3. How will we pay the bills?
It’s one thing to keep track of your own checkbook, but when you merge your lives, do you plan to merge the finances too? If so, who will take the task of physically paying the bills, and how will that person keep the other spouse informed? If you keep finances separate, who pays which expenses?
There’s no formula, but couples are increasing going to a “yours, mine and ours” system: Partners put the bulk of their assets in the “ours” account to pay joint bills, but leave small individual slush funds so each person can spend a bit without the other’s approval.
4. What do you want ... and when?
Not all your goals, individual or shared, will be explicitly financial — but most will have significant financial repercussions. Consider, for example, having kids. Children are expensive, necessitating everything from costly little jars of baby food to tons of heavy equipment like high chairs, cribs, and strollers. And that’s just the start. Will one of you need to put a career on hold while the kids are young? If so, does that person lose the ability to spend joint assets or save for retirement? And what about the child’s education? How do you plan to pay for that?

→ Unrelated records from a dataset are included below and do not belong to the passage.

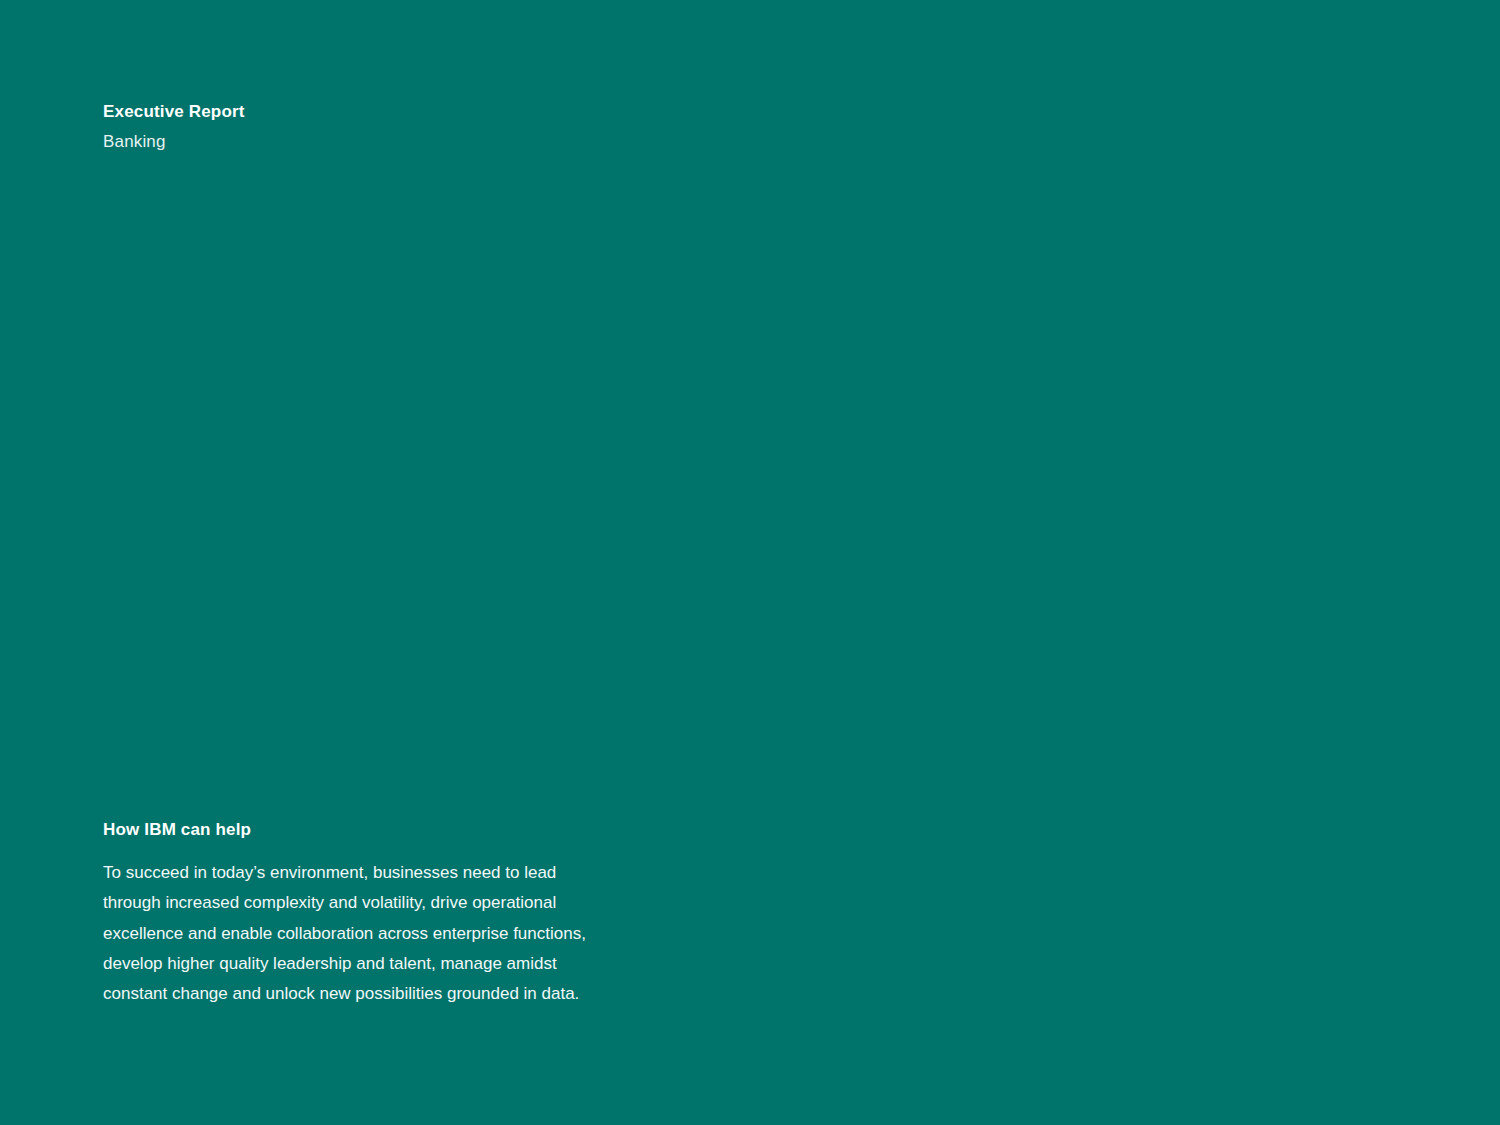Executive Report
Banking
How IBM can help
To succeed in today’s environment, businesses need to lead through increased complexity and volatility, drive operational excellence and enable collaboration across enterprise functions, develop higher quality leadership and talent, manage amidst constant change and unlock new possibilities grounded in data.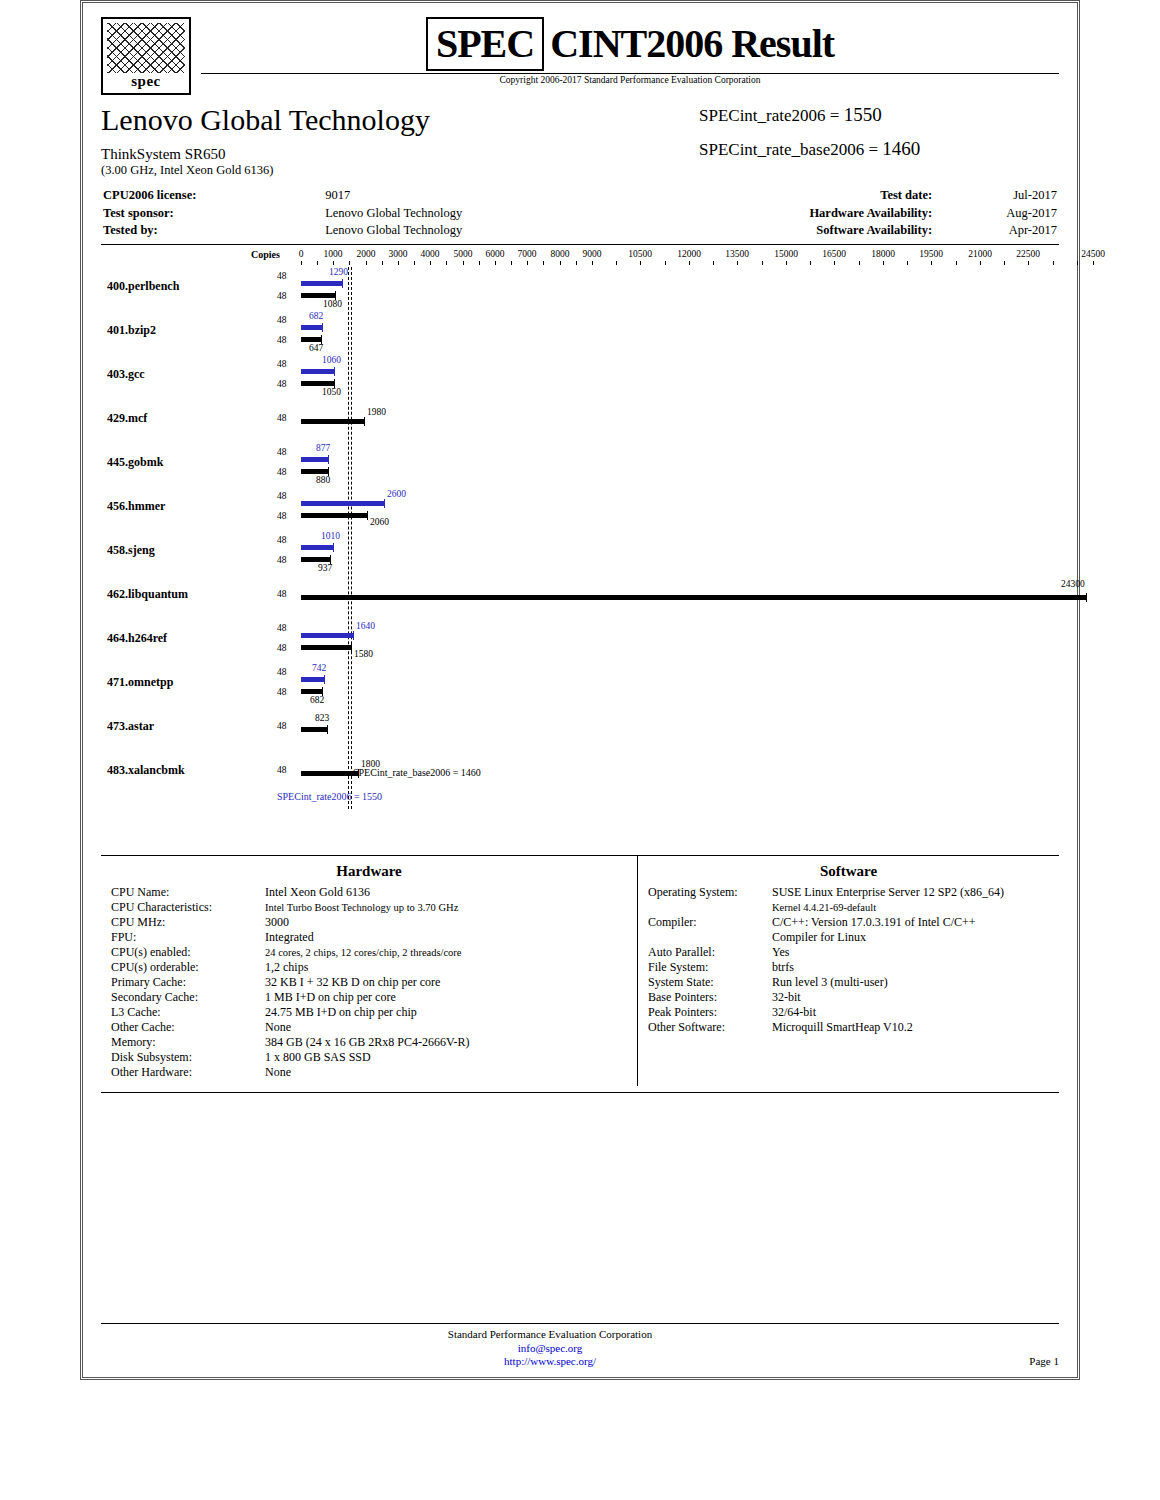spec
SPECCINT2006 Result
Copyright 2006-2017 Standard Performance Evaluation Corporation
Lenovo Global Technology
ThinkSystem SR650 (3.00 GHz, Intel Xeon Gold 6136)
SPECint_rate2006 = 1550
SPECint_rate_base2006 = 1460
| CPU2006 license: | 9017 | Test date: | Jul-2017 |
| Test sponsor: | Lenovo Global Technology | Hardware Availability: | Aug-2017 |
| Tested by: | Lenovo Global Technology | Software Availability: | Apr-2017 |
Copies
axis: 0 at 200px, 24500 at 992px => px = 200 + v*0.032327
0 1000 2000 3000 4000 5000 6000 7000 8000 9000 10500 12000 13500 15000 16500 18000 19500 21000 22500 24500
400.perlbench 4848
1290
1080
401.bzip2 4848
682
647
403.gcc 4848
1060
1050
429.mcf 48
1980
445.gobmk 4848
877
880
456.hmmer 4848
2600
2060
458.sjeng 4848
1010
937
462.libquantum 48
24300
464.h264ref 4848
1640
1580
471.omnetpp 4848
742
682
473.astar 48
823
483.xalancbmk 48
1800
SPECint_rate_base2006 = 1460
SPECint_rate2006 = 1550
Hardware
| CPU Name: | Intel Xeon Gold 6136 |
| CPU Characteristics: | Intel Turbo Boost Technology up to 3.70 GHz |
| CPU MHz: | 3000 |
| FPU: | Integrated |
| CPU(s) enabled: | 24 cores, 2 chips, 12 cores/chip, 2 threads/core |
| CPU(s) orderable: | 1,2 chips |
| Primary Cache: | 32 KB I + 32 KB D on chip per core |
| Secondary Cache: | 1 MB I+D on chip per core |
| L3 Cache: | 24.75 MB I+D on chip per chip |
| Other Cache: | None |
| Memory: | 384 GB (24 x 16 GB 2Rx8 PC4-2666V-R) |
| Disk Subsystem: | 1 x 800 GB SAS SSD |
| Other Hardware: | None |
Software
| Operating System: | SUSE Linux Enterprise Server 12 SP2 (x86_64) Kernel 4.4.21-69-default |
| Compiler: | C/C++: Version 17.0.3.191 of Intel C/C++ Compiler for Linux |
| Auto Parallel: | Yes |
| File System: | btrfs |
| System State: | Run level 3 (multi-user) |
| Base Pointers: | 32-bit |
| Peak Pointers: | 32/64-bit |
| Other Software: | Microquill SmartHeap V10.2 |
Standard Performance Evaluation Corporation
info@spec.org
http://www.spec.org/
Page 1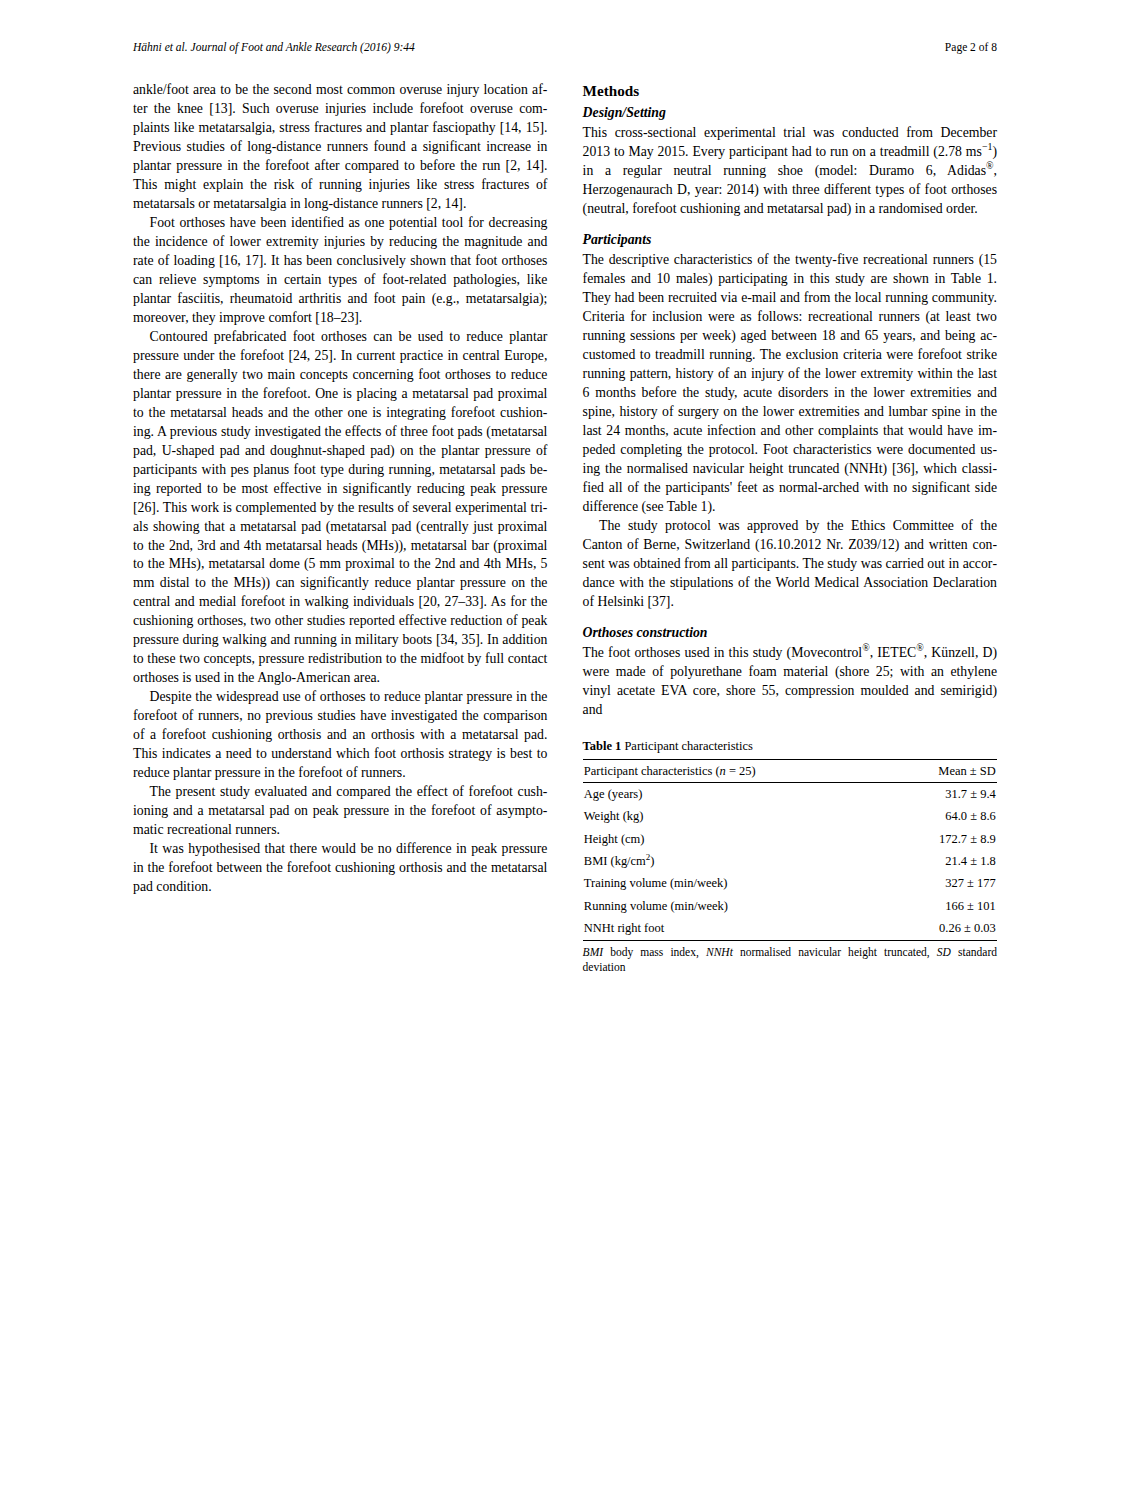Hähni et al. Journal of Foot and Ankle Research (2016) 9:44
Page 2 of 8
ankle/foot area to be the second most common overuse injury location after the knee [13]. Such overuse injuries include forefoot overuse complaints like metatarsalgia, stress fractures and plantar fasciopathy [14, 15]. Previous studies of long-distance runners found a significant increase in plantar pressure in the forefoot after compared to before the run [2, 14]. This might explain the risk of running injuries like stress fractures of metatarsals or metatarsalgia in long-distance runners [2, 14].
Foot orthoses have been identified as one potential tool for decreasing the incidence of lower extremity injuries by reducing the magnitude and rate of loading [16, 17]. It has been conclusively shown that foot orthoses can relieve symptoms in certain types of foot-related pathologies, like plantar fasciitis, rheumatoid arthritis and foot pain (e.g., metatarsalgia); moreover, they improve comfort [18–23].
Contoured prefabricated foot orthoses can be used to reduce plantar pressure under the forefoot [24, 25]. In current practice in central Europe, there are generally two main concepts concerning foot orthoses to reduce plantar pressure in the forefoot. One is placing a metatarsal pad proximal to the metatarsal heads and the other one is integrating forefoot cushioning. A previous study investigated the effects of three foot pads (metatarsal pad, U-shaped pad and doughnut-shaped pad) on the plantar pressure of participants with pes planus foot type during running, metatarsal pads being reported to be most effective in significantly reducing peak pressure [26]. This work is complemented by the results of several experimental trials showing that a metatarsal pad (metatarsal pad (centrally just proximal to the 2nd, 3rd and 4th metatarsal heads (MHs)), metatarsal bar (proximal to the MHs), metatarsal dome (5 mm proximal to the 2nd and 4th MHs, 5 mm distal to the MHs)) can significantly reduce plantar pressure on the central and medial forefoot in walking individuals [20, 27–33]. As for the cushioning orthoses, two other studies reported effective reduction of peak pressure during walking and running in military boots [34, 35]. In addition to these two concepts, pressure redistribution to the midfoot by full contact orthoses is used in the Anglo-American area.
Despite the widespread use of orthoses to reduce plantar pressure in the forefoot of runners, no previous studies have investigated the comparison of a forefoot cushioning orthosis and an orthosis with a metatarsal pad. This indicates a need to understand which foot orthosis strategy is best to reduce plantar pressure in the forefoot of runners.
The present study evaluated and compared the effect of forefoot cushioning and a metatarsal pad on peak pressure in the forefoot of asymptomatic recreational runners.
It was hypothesised that there would be no difference in peak pressure in the forefoot between the forefoot cushioning orthosis and the metatarsal pad condition.
Methods
Design/Setting
This cross-sectional experimental trial was conducted from December 2013 to May 2015. Every participant had to run on a treadmill (2.78 ms−1) in a regular neutral running shoe (model: Duramo 6, Adidas®, Herzogenaurach D, year: 2014) with three different types of foot orthoses (neutral, forefoot cushioning and metatarsal pad) in a randomised order.
Participants
The descriptive characteristics of the twenty-five recreational runners (15 females and 10 males) participating in this study are shown in Table 1. They had been recruited via e-mail and from the local running community. Criteria for inclusion were as follows: recreational runners (at least two running sessions per week) aged between 18 and 65 years, and being accustomed to treadmill running. The exclusion criteria were forefoot strike running pattern, history of an injury of the lower extremity within the last 6 months before the study, acute disorders in the lower extremities and spine, history of surgery on the lower extremities and lumbar spine in the last 24 months, acute infection and other complaints that would have impeded completing the protocol. Foot characteristics were documented using the normalised navicular height truncated (NNHt) [36], which classified all of the participants' feet as normal-arched with no significant side difference (see Table 1).
The study protocol was approved by the Ethics Committee of the Canton of Berne, Switzerland (16.10.2012 Nr. Z039/12) and written consent was obtained from all participants. The study was carried out in accordance with the stipulations of the World Medical Association Declaration of Helsinki [37].
Orthoses construction
The foot orthoses used in this study (Movecontrol®, IETEC®, Künzell, D) were made of polyurethane foam material (shore 25; with an ethylene vinyl acetate EVA core, shore 55, compression moulded and semirigid) and
Table 1 Participant characteristics
| Participant characteristics ( n = 25) | Mean ± SD |
| --- | --- |
| Age (years) | 31.7 ± 9.4 |
| Weight (kg) | 64.0 ± 8.6 |
| Height (cm) | 172.7 ± 8.9 |
| BMI (kg/cm 2 ) | 21.4 ± 1.8 |
| Training volume (min/week) | 327 ± 177 |
| Running volume (min/week) | 166 ± 101 |
| NNHt right foot | 0.26 ± 0.03 |
BMI body mass index, NNHt normalised navicular height truncated, SD standard deviation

Then there are the questions of timing. Even if you both want kids, do you want them before or after you ...
- Get a house?
- Go to graduate school?
- Travel the world?
- Buy a Volvo station wagon?
- Fund your retirement accounts?
Do you both want the same things at roughly the same time? If not, can you compromise?
These shouldn’t be tough topics to bring up, since they’re essentially about sharing your dreams. But if it is uncomfortable, enlist the help of a friend. “Bob and I were talking about what this whole marriage thing means, and we started talking about all the other milestones — like getting a house or sending our kids to college. How do see this stuff happening with us, honey? What you want first, kids or grad school? A home or travel?”
These can be fun topics to discuss, as long as you discuss them openly and with an open mind. Because your goals are all attainable — but you can reach them much more easily if you’re on the same page and working together.